If you want to give the fry the best chance of survival, then moving them to a separate grow-out tank might be ideal. It will take around six to eight months for these new angelfish to become sexually mature.

After they’ve reached sexual maturity, they will be able to form pairs of their own. Then you can choose to start this process over again if you’re so inclined.

Setting up a Breeding Tank Makes Sense

Angelfish on Its Own

At the very least, it makes sense to set up a breeding tank. This gives the angelfish a place where they can lay eggs and do what they need to do safely.

Keeping the angelfish away from the other fish in the main tank should help things to go smoother. Many who are serious about breeding angelfish choose to place pairs in breeding tanks as soon as they can.

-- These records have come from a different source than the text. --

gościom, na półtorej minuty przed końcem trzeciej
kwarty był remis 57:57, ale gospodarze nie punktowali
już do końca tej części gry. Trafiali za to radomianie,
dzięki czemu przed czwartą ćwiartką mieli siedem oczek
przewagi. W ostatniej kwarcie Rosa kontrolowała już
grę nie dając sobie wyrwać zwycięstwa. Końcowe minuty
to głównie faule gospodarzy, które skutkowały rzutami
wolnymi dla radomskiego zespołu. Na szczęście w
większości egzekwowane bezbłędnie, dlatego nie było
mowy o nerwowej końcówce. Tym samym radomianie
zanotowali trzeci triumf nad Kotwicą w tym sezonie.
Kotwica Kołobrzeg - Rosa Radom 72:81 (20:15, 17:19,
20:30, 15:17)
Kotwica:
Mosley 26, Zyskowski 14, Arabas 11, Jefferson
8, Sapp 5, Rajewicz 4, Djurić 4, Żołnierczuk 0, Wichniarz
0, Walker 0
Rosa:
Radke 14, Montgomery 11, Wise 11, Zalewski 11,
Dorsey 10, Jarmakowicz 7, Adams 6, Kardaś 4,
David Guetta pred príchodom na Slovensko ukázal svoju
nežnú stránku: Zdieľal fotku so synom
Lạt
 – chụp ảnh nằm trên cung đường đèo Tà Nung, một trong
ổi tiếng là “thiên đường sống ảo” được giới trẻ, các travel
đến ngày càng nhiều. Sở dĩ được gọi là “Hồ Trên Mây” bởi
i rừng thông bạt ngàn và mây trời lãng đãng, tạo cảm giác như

It isn’t going to be hard to do this so long as you have the room for a breeding tank. This is simply a separate tank that has been prepared for the angelfish ahead of time.

You’ll want to get the water parameters right for the sake of the fish and the eggs. Ensure that you keep the water temperature at 80 degrees since that will be safe for the fish and ideal for the eggs.

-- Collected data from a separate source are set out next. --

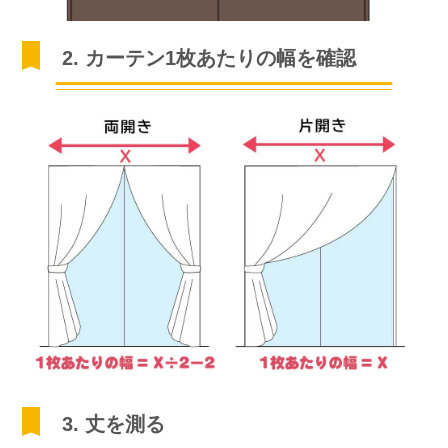
2. カーテン1枚あたりの幅を確認
3. 丈を測る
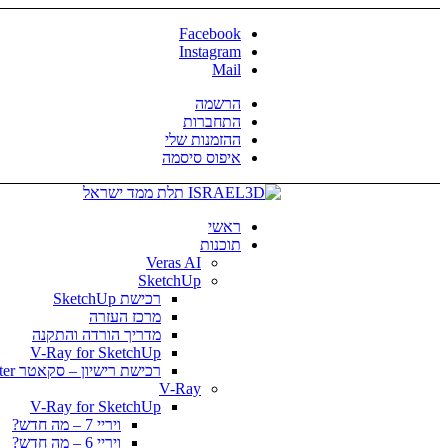
Facebook
Instagram
Mail
הרשמה
התחברות
ההזמנות שלי
איפוס סיסמה
ראשי
תוכנות
Veras AI
SketchUp
רכישת SketchUp
מרכז העזרה
מדריך הורדה והתקנה
V-Ray for SketchUp
רכישת רישיון – סקאטר Skatter
V-Ray
V-Ray for SketchUp
ויריי 7 – מה חדש?
ויריי 6 – מה חדש?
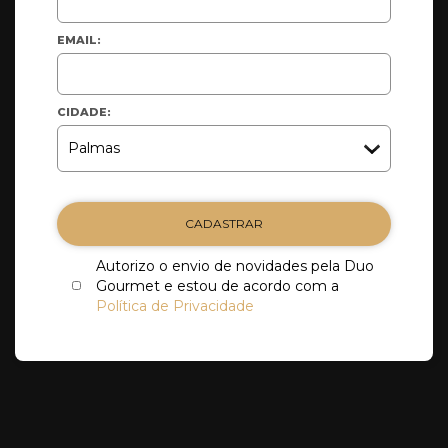
EMAIL:
CIDADE:
CADASTRAR
Autorizo o envio de novidades pela Duo
Gourmet e estou de acordo com a
Política de Privacidade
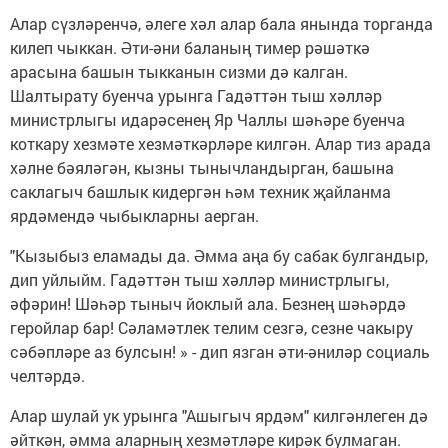
Алар сүзләренчә, әлеге хәл алар бала янында торганда
килеп чыккан. Әти-әни баланың тимер рәшәткә
арасына башын тыкканын сизми дә калган.
Шалтырату буенча урынга Гадәттән тыш хәлләр
министрлыгы идарәсенең Яр Чаллы шәһәре буенча
коткару хезмәте хезмәткәрләре килгән. Алар тиз арада
хәлне бәяләгән, кызны тынычландырган, башына
саклагыч башлык кидергән һәм техник җайланма
ярдәмендә чыбыкларны аерган.
"Кызыбыз еламады да. Әмма аңа бу сабак булгандыр,
дип уйлыйм. Гадәттән тыш хәлләр министрлыгы,
әфәрин! Шәһәр тыныч йоклый ала. Безнең шәһәрдә
геройлар бар! Сәламәтлек телим сезгә, сезне чакыру
сәбәпләре аз булсын! » - дип язган әти-әниләр социаль
челтәрдә.
Алар шулай ук урынга "Ашыгыч ярдәм" килгәнлеген дә
әйткән, әмма аларның хезмәтләре кирәк булмаган.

Keeping an eye on the pH balance is also going to be crucial. This is true even when you’re just caring for angelfish normally.

Hopefully, everything will go well and you’ll wind up seeing the eggs hatch. If the fish have good spots to lay eggs in the tank, then it’s likely that things will go fine.

You might choose to place special spawning pads in the tank that can be removed at a later time. Simply placing aquatic plants in the tank that can help with breeding will be good enough, though.

Caring for Angelfish Eggs Yourself

What if you’ve decided to separate the eggs and care for them yourself? You might be too concerned about the fry being eaten by the parents to keep things as they are.

It’s certainly possible to do this. You could set up a breeding tank and then remove the angelfish from the tank once the eggs have been fertilized.

At this point, you’d have to do everything for the eggs that the parents would normally be doing. This means keeping the eggs clean, ensuring that the eggs are oxygenated, and preventing issues with fungus.

Protecting the eggs from fungus involves treating the water with fungicide. Methylene blue is a popular option since it gets rid of fungus well and it’s easy to use.

Oxygenating the eggs is easier when you place air stones in the tank. The bubbles from the air stones will oxygenate the eggs.

Admittedly, caring for the eggs yourself is a lot harder than simply allowing the parent fish to do it. It’ll take up more of your time, and it’s easy for things to go wrong.

If you’re a novice, then you’ll likely wish to avoid doing this. It might be too complex, and it’d be a better experience to simply allow the angelfish to care for the fry.

You might just have to deal with the possibility that some angelfish fry will be eaten by the parents. It’s annoying when this happens, but it might not be as big of an issue as you feared.

Final Thoughts

After learning more about angelfish egg and baby stages, you’ll have a far better idea of what to expect. The way that angelfish lay eggs is interesting, and it’s also great to know the different stages that the eggs will go through.

You should be able to take steps to make things as easy on the angelfish as possible. Give the fish good spots to lay eggs and try to keep them protected from other fish in the tank.

Using breeding tanks for angelfish pairs will be a very good idea. You don’t have to do this to successfully breed angelfish, but it will likely make it easier for the angelfish eggs to hatch.

If you’re breeding angelfish for the first time, then don’t get disheartened if mistakes occur. Not every breeding attempt will be successful.

After the angelfish matures and gains more experience, you might have better luck. Enjoy caring for the angelfish and do your best to give the new angelfish that are born a good home.